Read MoreDoi: https://doi.org/10.54216/JCIM.160204
Vol. 16 Issue. 2 PP. 47-60, (2025)
Cloud-based Enterprise Resource Planning (ERP) systems have become essential to organizational operations in today's digital environment, acting as the cornerstone for managing sensitive corporate data. ERP system integration with third-party apps, however, poses serious security risks because businesses cannot afford data breaches or illegal access that could jeopardize financial records, operational integrity, and reputation.
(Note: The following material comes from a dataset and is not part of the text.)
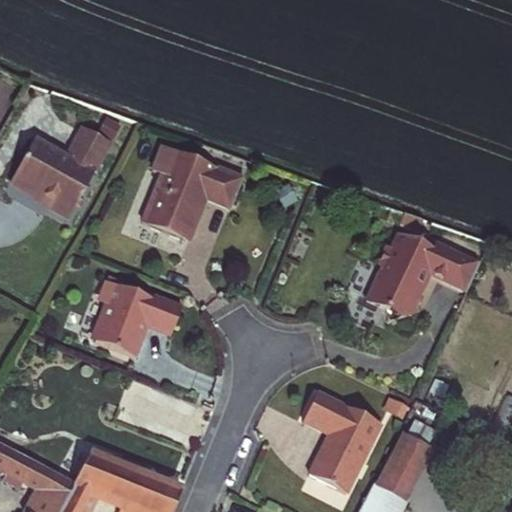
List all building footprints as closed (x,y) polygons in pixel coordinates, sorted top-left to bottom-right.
[(118,145),(90,129),(75,158),(43,141),(20,182),(43,195),(59,204),(56,210),(76,221),(118,145)] [(218,241),(231,214),(153,177),(142,199),(150,204),(128,251),(172,272),(177,263),(193,229),(218,241)] [(468,300),(481,273),(443,255),(440,262),(402,244),(396,258),(389,255),(380,272),(382,281),(371,305),(382,310),(385,321),(388,330),(419,320),(416,310),(430,282),(468,300)] [(166,344),(179,316),(151,304),(150,307),(105,286),(98,301),(102,309),(88,340),(91,347),(130,364),(135,353),(141,341),(137,340),(140,333),(166,344)] [(511,401),(504,398),(490,431),(507,437),(511,423),(511,401)] [(382,432),(319,402),(311,418),(305,430),(337,446),(331,458),(323,462),(313,483),(349,501),(382,432)] [(429,458),(400,443),(377,492),(407,505),(429,458)] [(0,511),(60,511),(73,489),(0,452),(0,511)] [(174,511),(180,499),(87,465),(73,489),(60,511),(88,511),(95,500),(120,510),(119,511),(174,511)] [(407,511),(410,506),(407,505),(377,492),(366,511),(407,511)]
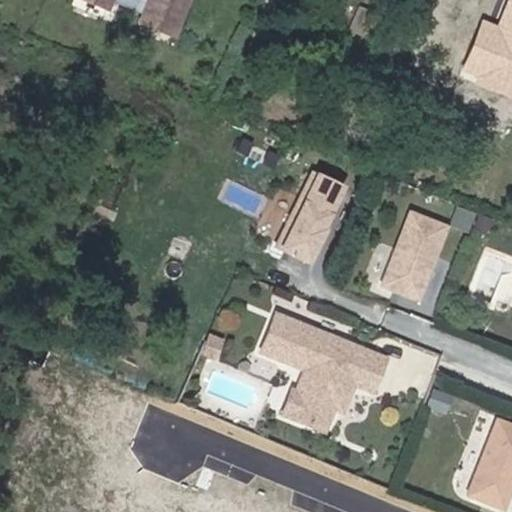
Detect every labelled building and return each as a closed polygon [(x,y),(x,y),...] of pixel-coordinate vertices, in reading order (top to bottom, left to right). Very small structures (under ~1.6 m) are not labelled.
[(121,13),(127,0),(73,0),(103,12),(106,7),(121,13)] [(127,0),(121,13),(135,20),(133,26),(165,39),(182,0),(127,0)] [(359,7),(332,66),(350,74),(377,15),(359,7)] [(315,176),(280,251),(312,266),(324,239),(320,238),(323,231),(325,232),(345,190),(315,176)] [(494,217),(483,212),(478,225),(489,229),(494,217)] [(451,227),(416,213),(387,285),(423,299),(451,227)] [(387,360),(277,316),(262,353),(307,371),(297,394),(302,405),(295,420),(325,432),(335,408),(331,407),(335,398),(348,403),(355,385),(346,381),(351,367),(379,378),(387,360)] [(379,378),(351,367),(346,381),(355,385),(373,392),(379,378)] [(297,394),(293,392),(284,415),(295,420),(302,405),(297,394)] [(348,403),(335,398),(331,407),(335,408),(344,412),(348,403)] [(395,408),(393,420),(410,423),(412,411),(395,408)] [(511,476),(511,427),(498,422),(470,496),(504,509),(511,489),(511,477),(511,476)]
Because ERP systems are appealing targets for cybercriminals looking to obtain sensitive company data, ensuring secure data exchange is an urgent concern. ERP integration security is still a problem, despite the numerous security frameworks and measures that have been put forth. Current methods frequently fall short of effectively addressing new threats. To guarantee the safe and smooth integration of cloud-based ERP solutions with external systems, this study presents an extensible security framework. The framework reduces the risk of data interception and unauthorized access by utilizing functional and technical security measures to produce a strong, adaptable security model. To prevent data leaks and unauthorized changes, the implementation is divided into two phases: (1) securing outbound data flow from the ERP portal to third-party systems, and (2) securing inbound data flow from third-party systems into the ERP portal, which protects against malicious intrusions and breaches of data integrity.